Data for review Block Start

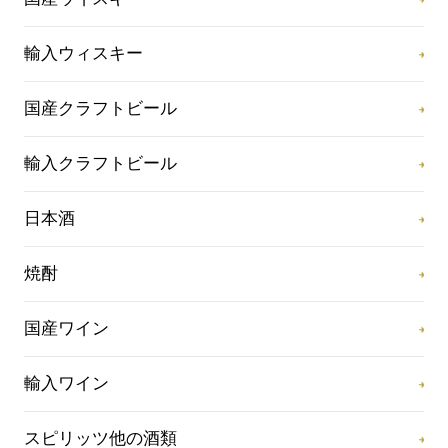
輸入ウィスキー
国産クラフトビール
輸入クラフトビール
日本酒
焼酎
国産ワイン
輸入ワイン
スピリッツ他の酒類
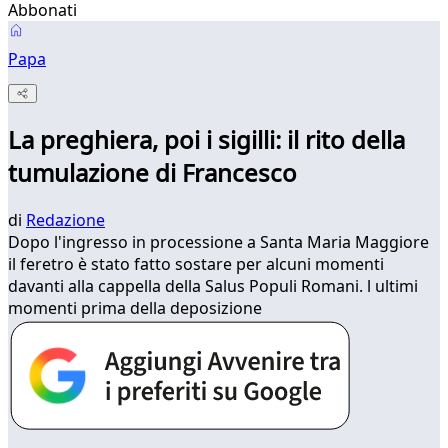
Abbonati
Papa
La preghiera, poi i sigilli: il rito della
tumulazione di Francesco
di
Redazione
Dopo l'ingresso in processione a Santa Maria Maggiore
il feretro è stato fatto sostare per alcuni momenti
davanti alla cappella della Salus Populi Romani. l ultimi
momenti prima della deposizione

Data for review Block End

Exercise aim -
Only a word-for-word repetition of the lines from the one containing "Dopo l'ingresso in" to the final line of the data above counts as the answer.

Solved exercise -
Dopo l'ingresso in processione a Santa Maria Maggiore
il feretro è stato fatto sostare per alcuni momenti
davanti alla cappella della Salus Populi Romani. l ultimi
momenti prima della deposizione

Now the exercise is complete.